Primeiro o desejo e a ansiedade são secretos,  até mesmo do marido e amigos íntimos, você nem sequer conta que deixou o anticoncepcional de lado, o que para a mim teve severas consequências na pele.  Depois, começam a surgir algumas inclinações, o assunto é levantado de forma despretensiosa: “quando eu tiver o meu filho…” e por fim… Assumimos para nós mesmas: Quero engravidar!

Aí começa a correria, você gasta fortunas com testes de ovulação, baixa aplicativos no celular, aprende a medir a temperatura basal e inferniza os maridos que tem obrigação de “comparecer” no seu período fértil, não importando o cansaço do dia de trabalho.

Após alguns meses a ansiedade e também a frustração começam a tomar conta, a cada menstruação vêm aquela sensação de vazio, de útero vazio, de casa vazia, de família incompleta. E depois de tanto chorar escondido no banheiro com testes de farmácia na mão, a verdade vem a tona: Não consigo engravidar!
Perspectiva assustadora! Desesperadora, o tempo todo a dúvida: “O que há de errado comigo?”. Para piorar suas amigas só falam das peripécias de seus filhos, as grávidas parecem que se materializam do chão esfregando seus barrigões orgulhosos bem na sua cara. Você nunca tem tanta consciência de que tem um útero, ovários e trompas como nesse momento,  talvez em uma cólica muito forte,  o que não vem ao caso!

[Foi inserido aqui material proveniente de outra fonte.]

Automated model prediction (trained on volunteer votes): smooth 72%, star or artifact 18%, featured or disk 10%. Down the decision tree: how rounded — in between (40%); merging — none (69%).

Aí começam os intermináveis exames de sangue, ultrassons,  ácido folico,  conselhos de pessoas mais velhas e das amigas: “ficar com as pernas para cima” “fazer repouso”  simpatias e…Nada!
Aí recorremos aos maridos,  uns vão de bom grado fazer os desconfortável exame, outros não,  tive a sorte do meu aceitar numa boa!
E o veredicto foi…  Alteração na mobilidade da maior parte dos espermatozoides, apenas 5% com motilidade normal. O que fazer?  Vitaminas?  Parar de beber?  Rezar por um milagre? Justo eu que sou nada religiosa?

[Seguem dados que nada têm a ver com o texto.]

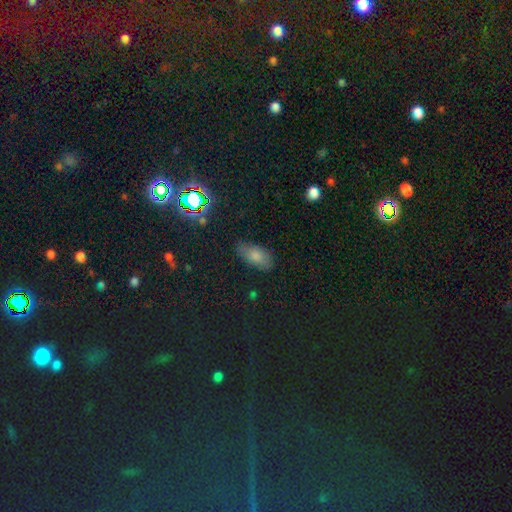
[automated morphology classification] smooth_or_featured: smooth (p=0.74) [alt: star or artifact p=0.14]
how_rounded: in between (p=0.90) [alt: cigar-shaped p=0.05]
merging: none (p=0.77) [alt: minor disturbance p=0.17]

Depois de muito pensar resolvi partir para a inseminação,  ainda não sei se é o tratamento correto pra mim,  mas eu em minha ansiedade e achismo acredito que sim,  contatei uma clínica de fertilização e lá vamos nós,  prometo relatar todo o processo, as agruras e espero alegrias rumo à maternidade e a torcida para que o tão sonhado positivo apareça para mim e para todas aquelas que entendem perfeitamente o que eu estou sentindo.